Generali (+1,1% a 18,20 euro) chiude il primo trimestre 2022 con risultati migliori rispetto alle attese degli analisti. I premi lordi ammontano a 22,322 miliardi di euro, +6,1% a/a e sopra il consensus fissato a 20,859 miliardi. Molto bene il segmento Vita con un +19,3% a/a. Il risultato operativo si attesta a 1,626 miliardi, +1,1% a/a e sopra gli 1,551 miliardi del consensus. Il risultato netto è pari a 727 milioni, -9,3% a/a a causa delle svalutazioni su investimenti russi ma comunque superiore ai 651 del consensus.

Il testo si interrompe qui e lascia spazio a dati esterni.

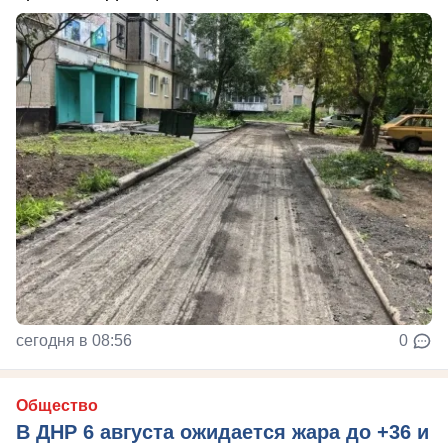
сегодня в 08:56
0
Общество
В ДНР 6 августа ожидается жара до +36 и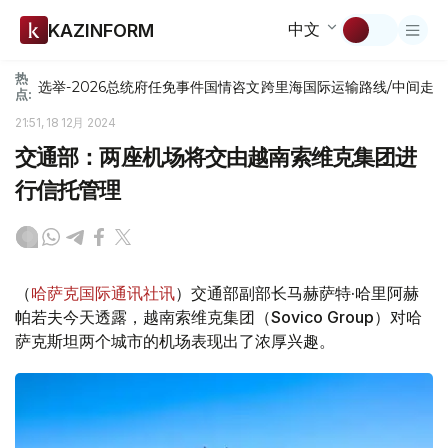
中文
KAZINFORM
热
选举-2026
总统府
任免
事件
国情咨文
跨里海国际运输路线/中间走
点:
21:51, 18 12月 2024
交通部：两座机场将交由越南索维克集团进
行信托管理
（
哈萨克国际通讯社讯
）交通部副部长马赫萨特·哈里阿赫
帕若夫今天透露，越南索维克集团（Sovico Group）对哈
萨克斯坦两个城市的机场表现出了浓厚兴趣。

Il combined ratio peggiora a 90,4% da 88,0% un anno fa, penalizzato dalla maggiore sinistralità dovuta anche alla rimozione delle restrizioni COVID-19, ma è comunque migliore del 91% del consensus. Bene la posizione di capitale con il Solvency Ratio in miglioramento a 237% da 227% l'anno scorso e superiore al consensus fissato a 233%. Confermati i target 2021-2024: utile per azione a +6/8% medio annuo, flussi di cassa netti della Capogruppo superiori a 8,5 miliardi (2022-2024) e dividendi cumulati per complessivi 5,2-5,6 miliardi (2022-2024).

L'analisi del grafico di Generali mette in evidenza la correzione partita dal massimo del 1° aprile a 21,55 euro e la pausa delle ultime 2-3 settimane. Discese sotto 17,65 potrebbero anticipare un test del minimo di inizio maggio a 17,2050: in caso di rottura riattivazione del movimento ribassista verso il supporto dinamico a 15,85 e il minimo del 7 marzo a 15,30. Sopra 18,50-18,60 si profilerebbe l'ipotesi di inversione di tendenza, da confermare con il superamento di 19,30-19,40 per 21,55.